### EXERCISE INPUT
━━━━━━━━━━━━━━━━━━━━

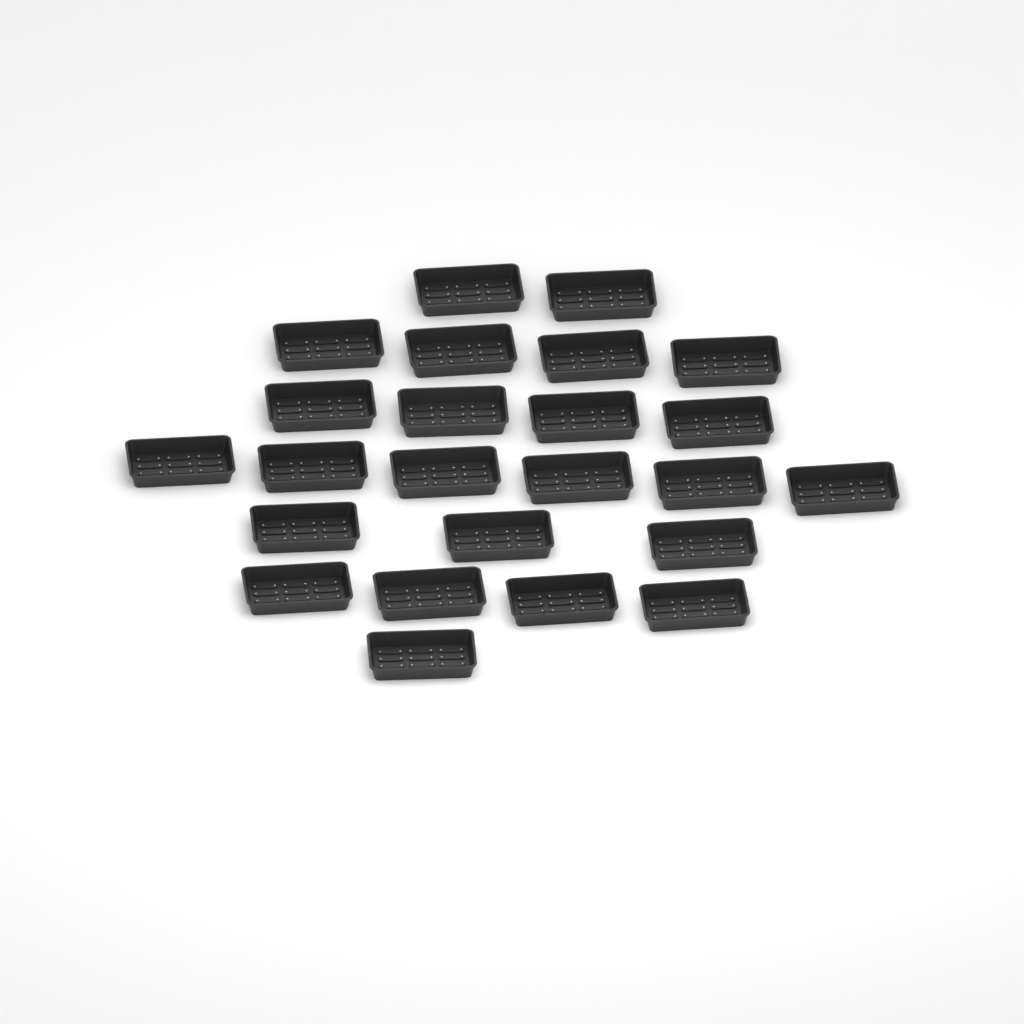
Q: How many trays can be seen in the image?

━━━━━━━━━━━━━━━━━━━━

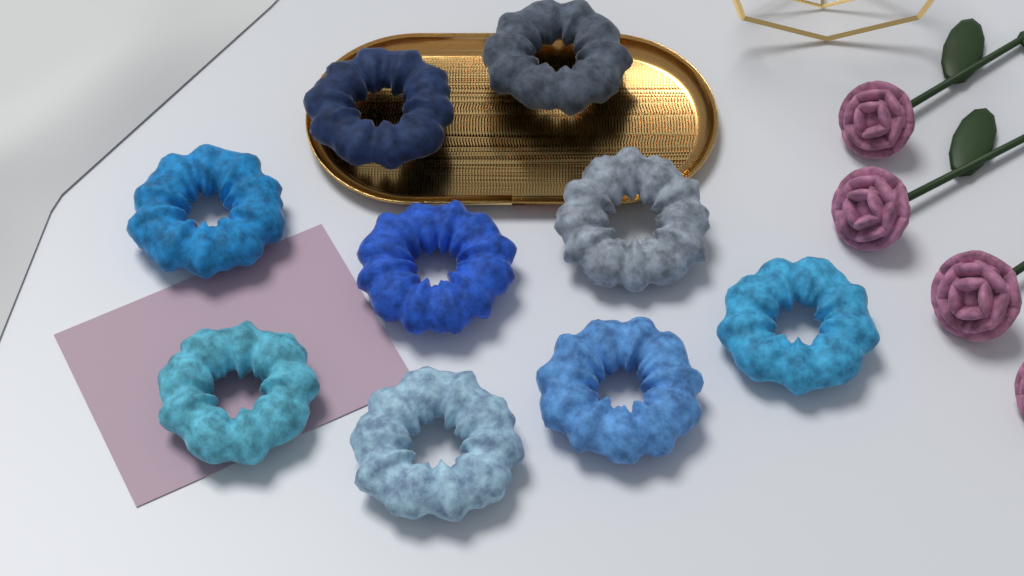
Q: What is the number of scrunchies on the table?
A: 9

━━━━━━━━━━━━━━━━━━━━

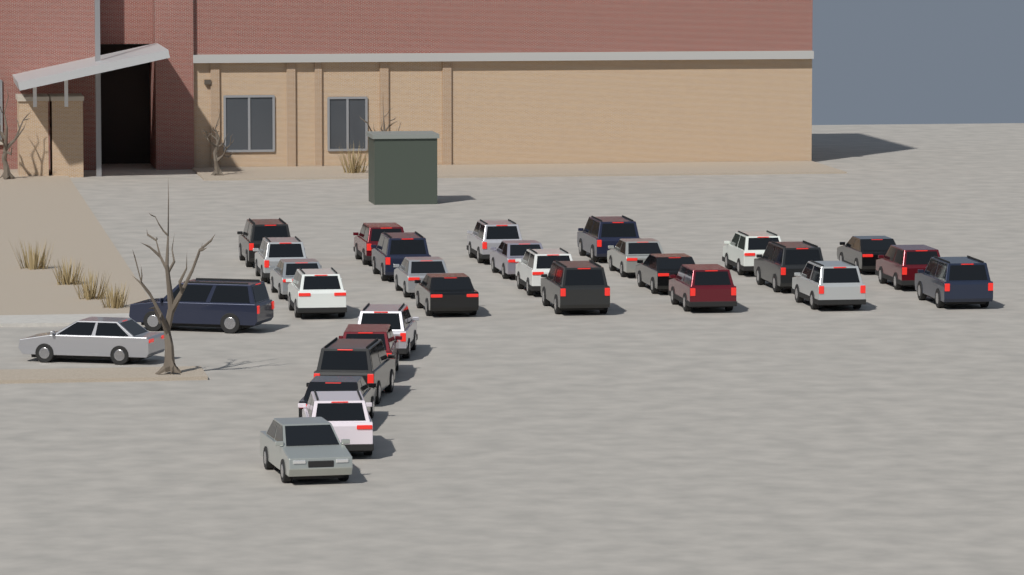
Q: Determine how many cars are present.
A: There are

━━━━━━━━━━━━━━━━━━━━

### TASK INSTRUCTIONS
Set down the lines of data exactly, starting with the line that contains "Q: Determine how many cars are present." and continuing through the line that contains "A: There are".

### TASK OUTPUT
Q: Determine how many cars are present.
A: There are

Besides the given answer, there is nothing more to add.